As the event came to a close, Pete Seeger and Bruce Springsteen led the crowd in a rendition of Woody Guthrie’s “This Land Is Your Land,” a song most of us think we know, but don’t — a song we love, although we might not if we knew why the song was written and what the song is really about.One of these days Habeeb is going to have to explain to us why no one ever sings the second, third, or fourth verses of "The Star Spangled Banner." I bet it's pretty nefarious.
And what the man who wrote the song was about, too.
What most Americans don’t know is that Guthrie didn’t like Irving Berlin’s “God Bless America” and wrote “This Land Is Your Land” as a rebuttal.
What most Americans also don’t know is that Guthrie didn’t like his own country and wanted to fundamentally transform it along the lines of his heroes, Marx and Lenin.
And what most Americans had never heard until that day in Washington, D.C., was a stanza that is typically left out of public presentations of “This Land Is Your Land” because it is so radical. The lines are as radical as the writer himself, who dedicated his life to the overthrow of capitalism and private-property rights.

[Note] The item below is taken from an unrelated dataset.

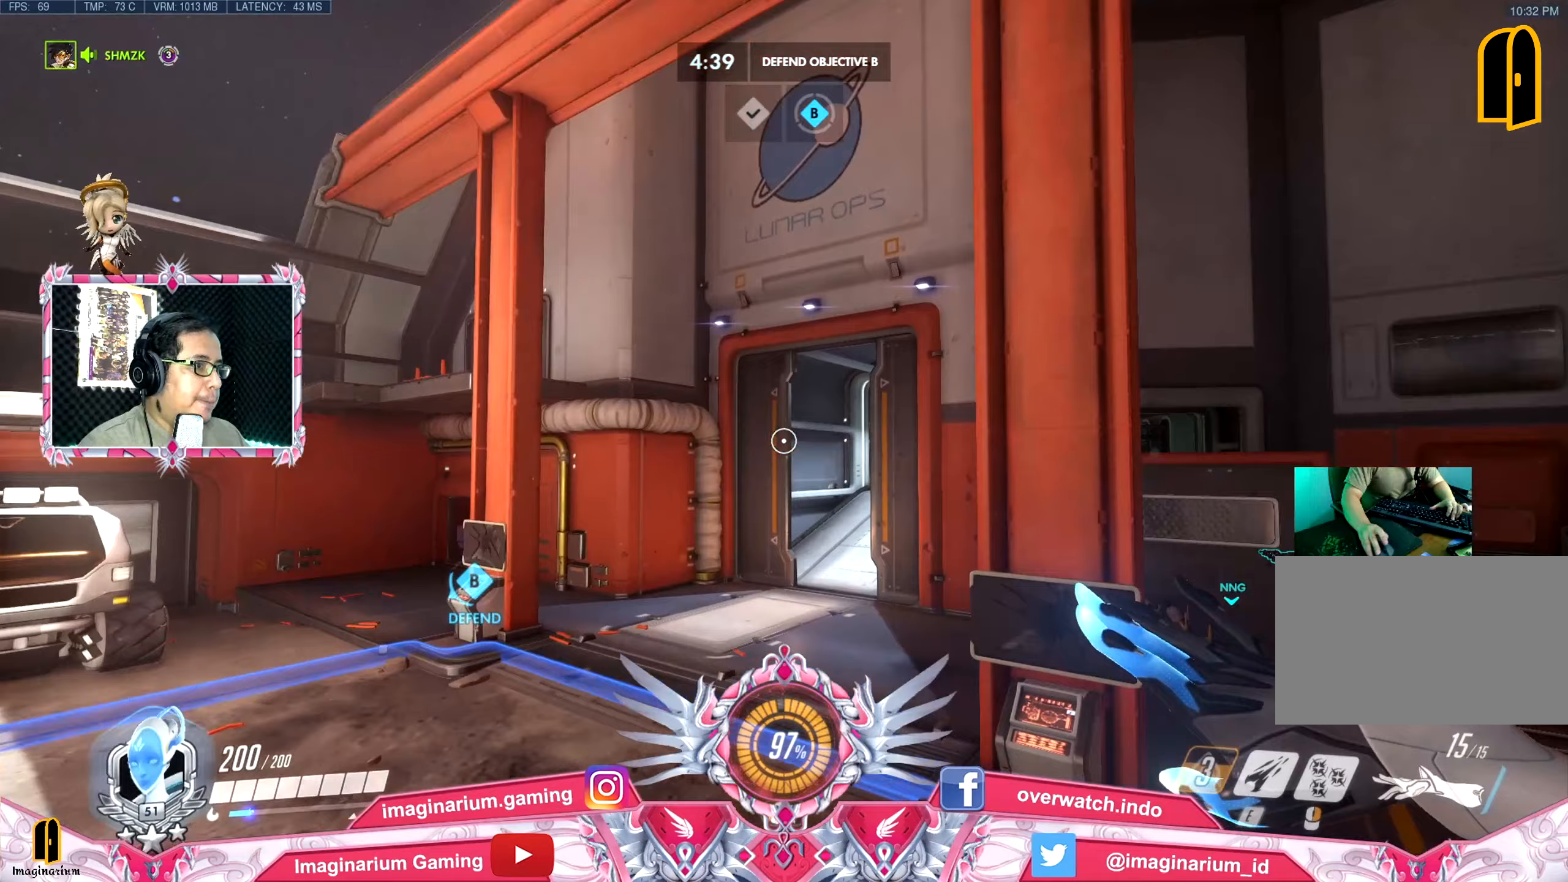
{"keys": ["d", "space", "w"], "mouse": [], "events": [[267, "d", "down"]]}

Hope and change were in the air that cold winter day, and Seeger and Springsteen figured it was time for America to hear the rarely performed stanza.
There was a big high wall there that tried to stop me,
A great big sign there said, “private property”;
But on the back side, it didn’t say nothin’;
That side was made for you and me.
No wonder we’ve never heard that stanza. It changes Guthrie’s song from a celebration of America into a bitter indictment of a nation built on unjust private-property rights.

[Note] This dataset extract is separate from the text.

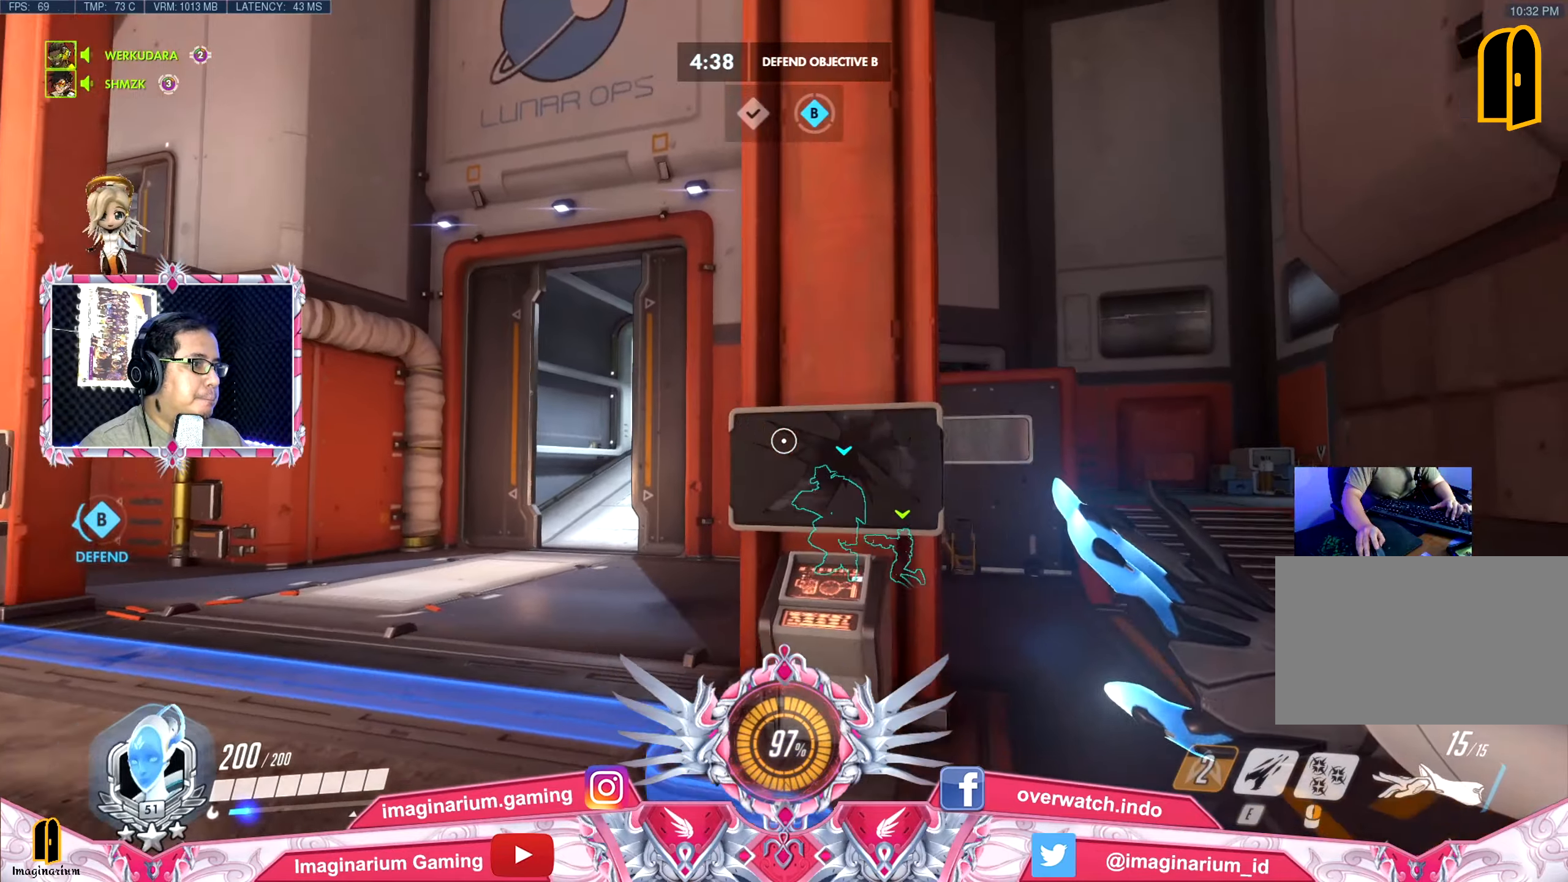
{"keys": ["d", "space", "w"], "mouse": [], "events": []}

Then Habeeb tells us more about how Woody Guthrie was a commie, and then the old story about how the Pilgrims learned communism was no good ("and there it ended, the American experiment with collectivism") -- at great and tedious length, maybe because, dull as he is, even Habeeb began to sense that trying to lecture people out of liking music is totally insane.

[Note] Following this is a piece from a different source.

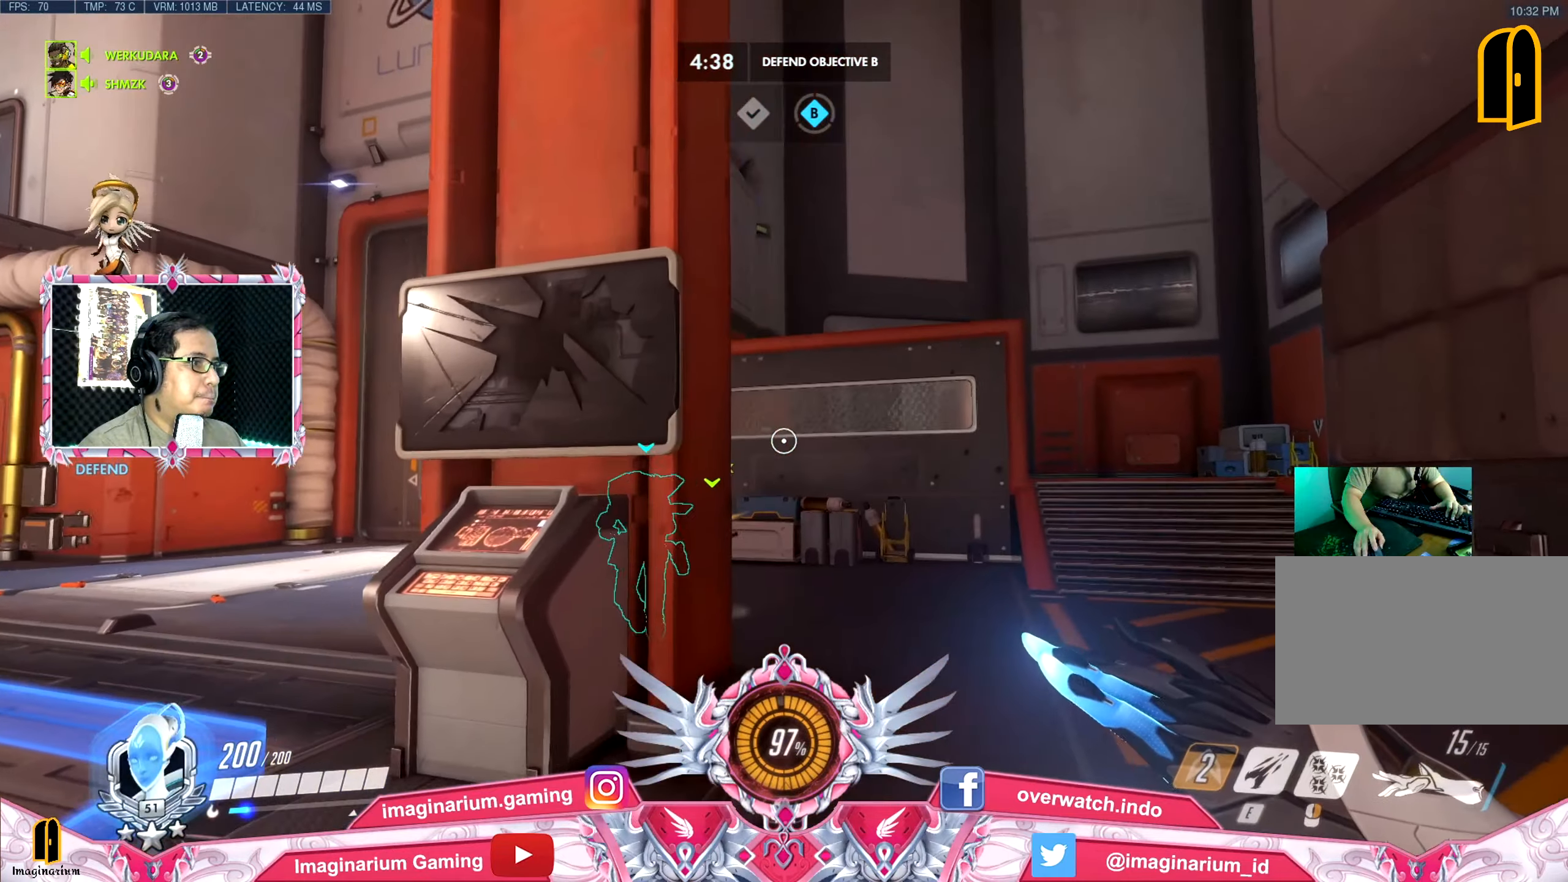
{"keys": ["d", "space", "w"], "mouse": [], "events": []}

But he does eventually come back to tell us who else not to like:
Guthrie was the first musical icon of the 20th century to make it cool to sing songs about the workers’ revolution, ushering in the later tunes of Phil Ochs; Joan Baez; Billy Bragg; Jackson Browne; Crosby, Stills and Nash; Green Day; and the Clash.It no longer shocks me that such freaks at Habeeb exist, but I'm still not sure why venues such as National Review promote them instead of locking them in the attic. Aren't they interested in attracting normal people, who would recoil instinctively from anyone who buttonholed them in real life and started yelling, "You have to stop liking 'Suite: Judy Blue Eyes,' it's communist -- the Pilgrims knew"? Maybe they're given up, and want only a saving remnant of loons.